Formatting Revisited

This post originally appeared on the Software Carpentry website.

David Seifreid has been working for the past week to combine deck.js, a Javascript-plus-CSS slideshow package, with the AudioJS audio player, so that we can re-do slides as pure HTML5 (instead of using PNGs exported from PowerPoint). At the same time, I'm trying to turn the course notes into long-form prose (what used to be called a "book") for people who prefer reading at leisure. How should all this content be managed? My previous post on 21st Century teaching formats described what I'd eventually like, but the tool I want doesn't exist yet, so what can be done now?

We will have:

metadata, such as keywords and topic guides;
slidescontaining
- vector diagrams,
- raster images,
- point-form text, and
- code samples
audio narration synced with the slides;
tranascripts of the narration; and
prose (the "book" stuff), which may include the same code samples and figures.
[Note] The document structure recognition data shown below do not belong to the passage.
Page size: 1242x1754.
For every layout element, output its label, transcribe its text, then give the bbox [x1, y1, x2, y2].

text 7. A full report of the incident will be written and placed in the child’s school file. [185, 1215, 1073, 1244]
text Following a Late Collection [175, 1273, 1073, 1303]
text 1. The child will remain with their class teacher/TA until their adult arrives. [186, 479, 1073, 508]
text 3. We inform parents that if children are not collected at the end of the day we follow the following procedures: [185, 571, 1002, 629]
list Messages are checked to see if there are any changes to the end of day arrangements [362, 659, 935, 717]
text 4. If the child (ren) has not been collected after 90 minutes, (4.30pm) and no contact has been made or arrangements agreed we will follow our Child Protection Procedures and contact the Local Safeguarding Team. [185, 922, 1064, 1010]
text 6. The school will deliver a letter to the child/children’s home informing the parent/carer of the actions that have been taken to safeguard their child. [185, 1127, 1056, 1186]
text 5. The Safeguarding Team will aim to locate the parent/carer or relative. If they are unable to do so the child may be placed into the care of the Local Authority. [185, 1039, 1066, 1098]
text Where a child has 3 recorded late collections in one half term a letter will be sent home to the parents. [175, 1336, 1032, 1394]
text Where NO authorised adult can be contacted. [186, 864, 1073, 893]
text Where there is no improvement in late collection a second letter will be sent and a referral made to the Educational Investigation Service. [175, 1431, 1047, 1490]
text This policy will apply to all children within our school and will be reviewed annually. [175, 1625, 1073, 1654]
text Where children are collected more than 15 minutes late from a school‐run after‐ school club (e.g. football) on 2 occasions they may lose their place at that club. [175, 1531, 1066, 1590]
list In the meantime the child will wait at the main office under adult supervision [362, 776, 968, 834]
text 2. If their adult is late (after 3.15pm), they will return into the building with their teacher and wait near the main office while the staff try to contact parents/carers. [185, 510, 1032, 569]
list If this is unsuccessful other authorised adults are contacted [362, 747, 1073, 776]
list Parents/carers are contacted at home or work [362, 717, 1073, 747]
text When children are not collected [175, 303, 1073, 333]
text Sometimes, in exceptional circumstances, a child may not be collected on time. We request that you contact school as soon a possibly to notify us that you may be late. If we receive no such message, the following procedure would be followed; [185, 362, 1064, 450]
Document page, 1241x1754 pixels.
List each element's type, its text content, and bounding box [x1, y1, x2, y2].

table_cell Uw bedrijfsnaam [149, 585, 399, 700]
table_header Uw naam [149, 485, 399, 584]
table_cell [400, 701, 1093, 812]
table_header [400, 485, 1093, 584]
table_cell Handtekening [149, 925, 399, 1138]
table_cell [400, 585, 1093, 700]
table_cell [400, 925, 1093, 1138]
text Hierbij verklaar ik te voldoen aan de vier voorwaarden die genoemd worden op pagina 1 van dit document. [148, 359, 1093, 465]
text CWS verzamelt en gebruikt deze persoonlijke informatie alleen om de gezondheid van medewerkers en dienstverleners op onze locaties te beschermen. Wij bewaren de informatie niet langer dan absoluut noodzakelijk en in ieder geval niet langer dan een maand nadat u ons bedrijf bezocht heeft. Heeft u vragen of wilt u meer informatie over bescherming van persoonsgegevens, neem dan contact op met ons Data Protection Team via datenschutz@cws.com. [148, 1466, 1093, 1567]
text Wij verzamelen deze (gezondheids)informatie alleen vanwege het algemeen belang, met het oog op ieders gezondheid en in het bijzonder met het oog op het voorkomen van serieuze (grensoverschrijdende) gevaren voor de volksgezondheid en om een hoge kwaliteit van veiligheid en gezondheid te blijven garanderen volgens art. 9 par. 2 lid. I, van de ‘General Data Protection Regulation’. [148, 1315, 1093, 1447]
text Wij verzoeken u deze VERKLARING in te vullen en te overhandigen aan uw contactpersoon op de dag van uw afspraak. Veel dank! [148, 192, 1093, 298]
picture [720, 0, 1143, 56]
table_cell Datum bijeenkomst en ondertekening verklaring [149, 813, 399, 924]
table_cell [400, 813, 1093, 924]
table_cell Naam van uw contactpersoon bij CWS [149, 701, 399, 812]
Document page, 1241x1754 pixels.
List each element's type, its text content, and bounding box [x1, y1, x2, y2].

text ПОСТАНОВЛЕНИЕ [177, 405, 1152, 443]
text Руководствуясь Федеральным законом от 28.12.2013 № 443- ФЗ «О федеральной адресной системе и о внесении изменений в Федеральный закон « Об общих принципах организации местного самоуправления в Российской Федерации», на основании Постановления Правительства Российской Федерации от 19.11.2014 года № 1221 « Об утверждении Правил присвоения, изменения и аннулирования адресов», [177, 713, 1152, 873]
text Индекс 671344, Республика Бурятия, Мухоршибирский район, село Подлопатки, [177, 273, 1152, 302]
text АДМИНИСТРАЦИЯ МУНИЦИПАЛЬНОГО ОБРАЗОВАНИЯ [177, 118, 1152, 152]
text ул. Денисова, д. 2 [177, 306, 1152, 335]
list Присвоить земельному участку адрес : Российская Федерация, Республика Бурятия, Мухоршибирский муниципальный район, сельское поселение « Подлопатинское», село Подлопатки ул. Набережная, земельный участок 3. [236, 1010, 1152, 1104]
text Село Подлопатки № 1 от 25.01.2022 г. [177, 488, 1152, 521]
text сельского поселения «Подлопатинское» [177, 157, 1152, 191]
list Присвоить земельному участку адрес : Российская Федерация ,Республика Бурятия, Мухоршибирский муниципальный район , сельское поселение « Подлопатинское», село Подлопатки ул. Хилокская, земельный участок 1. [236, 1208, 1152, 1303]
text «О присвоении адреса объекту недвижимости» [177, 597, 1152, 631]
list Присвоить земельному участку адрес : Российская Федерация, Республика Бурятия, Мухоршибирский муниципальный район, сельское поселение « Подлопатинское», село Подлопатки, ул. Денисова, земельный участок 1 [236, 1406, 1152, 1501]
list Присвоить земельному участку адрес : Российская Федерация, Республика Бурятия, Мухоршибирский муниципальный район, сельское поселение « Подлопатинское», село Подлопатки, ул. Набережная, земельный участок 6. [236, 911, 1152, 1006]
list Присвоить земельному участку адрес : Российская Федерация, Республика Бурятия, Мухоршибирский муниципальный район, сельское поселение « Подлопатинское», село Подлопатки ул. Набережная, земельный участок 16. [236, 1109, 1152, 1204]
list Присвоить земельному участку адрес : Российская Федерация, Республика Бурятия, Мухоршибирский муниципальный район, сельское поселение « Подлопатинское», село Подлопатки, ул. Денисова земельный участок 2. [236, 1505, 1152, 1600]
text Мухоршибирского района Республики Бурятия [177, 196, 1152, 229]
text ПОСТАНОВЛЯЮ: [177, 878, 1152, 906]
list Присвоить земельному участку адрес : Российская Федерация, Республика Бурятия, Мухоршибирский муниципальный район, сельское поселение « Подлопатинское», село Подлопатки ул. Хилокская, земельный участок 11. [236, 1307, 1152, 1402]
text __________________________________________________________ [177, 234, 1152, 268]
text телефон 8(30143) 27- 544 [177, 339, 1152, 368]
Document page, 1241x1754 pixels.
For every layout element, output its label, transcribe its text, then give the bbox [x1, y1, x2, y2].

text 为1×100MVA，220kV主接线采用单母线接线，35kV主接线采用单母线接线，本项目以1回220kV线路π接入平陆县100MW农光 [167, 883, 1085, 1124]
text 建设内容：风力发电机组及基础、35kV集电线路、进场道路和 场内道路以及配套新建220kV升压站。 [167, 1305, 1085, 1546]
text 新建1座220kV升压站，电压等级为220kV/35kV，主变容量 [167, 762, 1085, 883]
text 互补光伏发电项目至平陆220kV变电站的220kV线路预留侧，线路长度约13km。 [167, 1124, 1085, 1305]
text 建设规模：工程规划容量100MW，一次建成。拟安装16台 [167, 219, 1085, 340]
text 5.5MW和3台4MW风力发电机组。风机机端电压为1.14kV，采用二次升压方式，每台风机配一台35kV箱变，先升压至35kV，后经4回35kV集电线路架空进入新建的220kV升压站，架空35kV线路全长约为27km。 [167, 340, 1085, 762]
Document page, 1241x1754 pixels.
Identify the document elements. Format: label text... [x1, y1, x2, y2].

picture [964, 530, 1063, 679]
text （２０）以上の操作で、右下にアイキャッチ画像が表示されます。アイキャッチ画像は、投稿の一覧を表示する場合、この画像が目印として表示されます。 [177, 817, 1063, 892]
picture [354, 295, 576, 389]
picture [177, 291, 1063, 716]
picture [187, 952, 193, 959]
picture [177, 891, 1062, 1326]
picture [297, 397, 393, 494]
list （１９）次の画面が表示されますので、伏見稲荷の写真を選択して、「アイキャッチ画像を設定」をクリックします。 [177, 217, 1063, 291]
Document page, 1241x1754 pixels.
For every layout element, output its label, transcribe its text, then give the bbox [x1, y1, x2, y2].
I know from experience that the transcripts of the audio will be a starting point for the book-form material, but the latter will be longer. We'll therefore have four parallel streams of data: slides, audio, narration (as text), and the book. That suggests something like this (using the topic/concept distinction I discussed a couple of weeks ago):

<section class="topic">
  <section class="metadata">
    keywords, notes to instructors, etc.
  </section>

  <audio src="..." />

  <section class="concept">

    <section class="slide" popcorn-slideshow="start time in seconds">
      Slide (or several slides if we're using progressive highlighting on a single logical slide).
    </section>

    <section class="transcript">
      Text transcript of the slide (or group of closely-related slides).
    </section>

    <section class="book">
      Long-form prose discussion of the same concept.
    </section>

  </section>

  <section class="concept">
    ...as above...
  </section>
</section>

Diagrams and images will be stored in external files and href'd in—I've played with putting the SVG directly in the document, but in practice, people are going to use different tools to edit the two anyway. I'd like to use inclusions for code fragments, so that they don't have to be duplicated in the slide and book sections, but there's no standard way to do text inclusion in HTML (which is odd when you think about it, given that other media are usually included by reference instead of by value).

The advantages of this format that I see are:

Anyone can edit it without special tools.
It's mergeable: provided people stick to a few rules about indentation and the like, it'll be a simple text merge (which is a lot easier than merging PowerPoint slides or the like).
We can re-skin it using CSS and a bit of Javascript. (For example, the default web view won't show the transcript or book form, just the slides and audio.)
It's accessible to people with visual handicaps (since related content is side-by-side and complete).
We can compile it to produce web-only or print-only versions using XSLT or the like if we want to.

Things I don't like:

I really would like to store code snippets in external files and href them as if they were diagrams or images. We can do that with a simple script, but then what you're editing and what you're looking at in your previewer (browser) will be separated by a compilation step, which in my experience always results in headaches.
Different authors' HTML editing tools will indent things differently, so we'll need to provide some sort of normalizer for them to run before doing an update or commit. It's not a big deal, but again, experience teaches that it will lead to a constant background annoyance level ("Whoops, sorry, I forgot to clean up before I committed that change").

We could use a wiki-like syntax for notes, and rely on something like Sphinx to convert that to what we need. This is the route the authors of these SciPy lectures have taken, and while it's intriguing, I don't see how to support the parallel streams we want without some serious hackage. It would also tie any processing tools we build to an idiosyncratic format (reStructuredText); HTML5 might be more typing, but it can also be crunched by almost any language people are likely to use straight out of the box.

Thoughts?